++++ Data under study

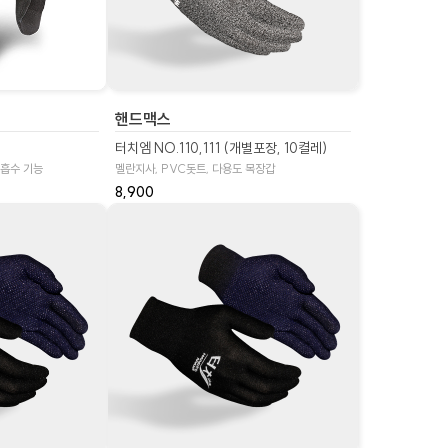
핸드맥스
터치엠 NO.110,111 (개별포장, 10켤레)
 흡수 기능
멜란지사, PVC돗트, 다용도 목장갑
8,900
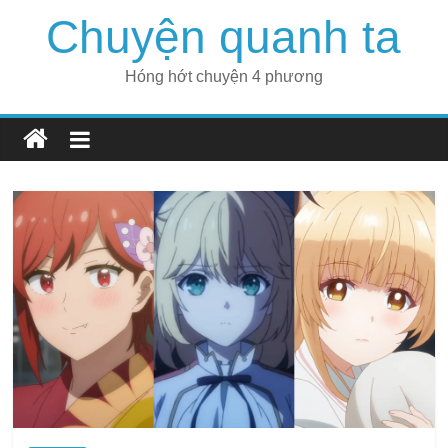
Skip
Chuyện quanh ta
to
content
Hóng hớt chuyện 4 phương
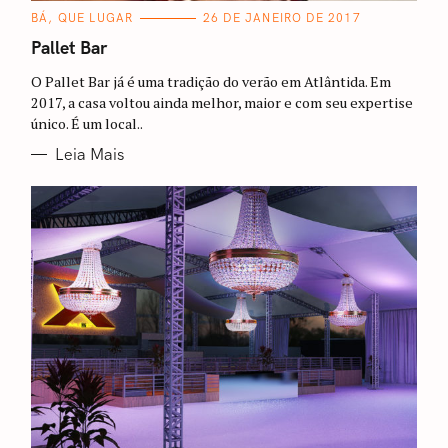
C
BÁ, QUE LUGAR
26 DE JANEIRO DE 2017
A
T
Pallet Bar
E
G
O Pallet Bar já é uma tradição do verão em Atlântida. Em
O
R
2017, a casa voltou ainda melhor, maior e com seu expertise
I
único. É um local..
A
S
Leia Mais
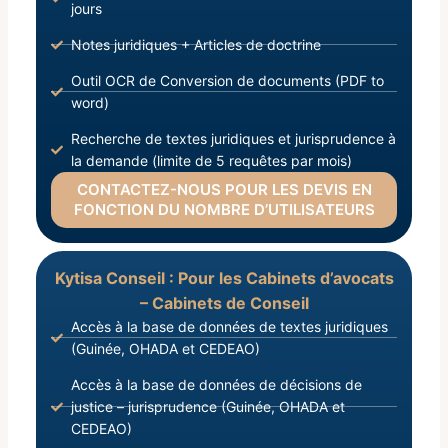
jours
Notes juridiques + Articles de doctrine
Outil OCR de Conversion de documents (PDF to
word)
Recherche de textes juridiques et jurisprudence à
la demande (limite de 5 requêtes par mois)
CONTACTEZ-NOUS POUR LES DEVIS EN
FONCTION DU NOMBRE D’UTILISATEURS
Kytisa Conseil : Pour les Cabinets d’avocats
– Cabinets de Conseil
Accès à la base de données de textes juridiques
(Guinée, OHADA et CEDEAO)
Accès à la base de données de décisions de
justice – jurisprudence (Guinée, OHADA et
CEDEAO)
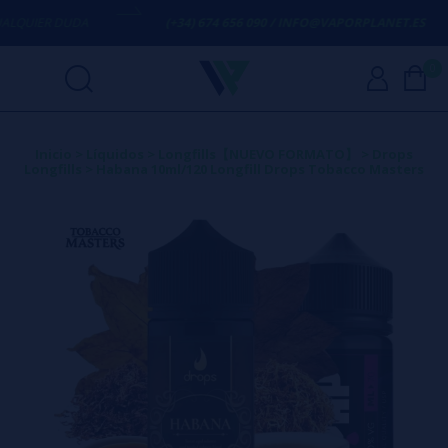
UIER DUDA
(+34) 674 656 090 / INFO@VAPORPLANET.ES
0
Inicio
>
Líquidos
>
Longfills【NUEVO FORMATO】
>
Drops
Longfills
>
Habana 10ml/120 Longfill Drops Tobacco Masters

++++++++

## Exercise
An exact copy of the listing is required, excluding any pictures.

## Solution to the problem
핸드맥스
터치엠 NO.110,111 (개별포장, 10켤레)
 흡수 기능
멜란지사, PVC돗트, 다용도 목장갑
8,900
Skip
Chuyện quanh ta
to
content
Hóng hớt chuyện 4 phương
C
BÁ, QUE LUGAR
26 DE JANEIRO DE 2017
A
T
Pallet Bar
E
G
O Pallet Bar já é uma tradição do verão em Atlântida. Em
O
R
2017, a casa voltou ainda melhor, maior e com seu expertise
I
único. É um local..
A
S
Leia Mais
jours
Notes juridiques + Articles de doctrine
Outil OCR de Conversion de documents (PDF to
word)
Recherche de textes juridiques et jurisprudence à
la demande (limite de 5 requêtes par mois)
CONTACTEZ-NOUS POUR LES DEVIS EN
FONCTION DU NOMBRE D’UTILISATEURS
Kytisa Conseil : Pour les Cabinets d’avocats
– Cabinets de Conseil
Accès à la base de données de textes juridiques
(Guinée, OHADA et CEDEAO)
Accès à la base de données de décisions de
justice – jurisprudence (Guinée, OHADA et
CEDEAO)
UIER DUDA
(+34) 674 656 090 / INFO@VAPORPLANET.ES
0
Inicio
>
Líquidos
>
Longfills【NUEVO FORMATO】
>
Drops
Longfills
>
Habana 10ml/120 Longfill Drops Tobacco Masters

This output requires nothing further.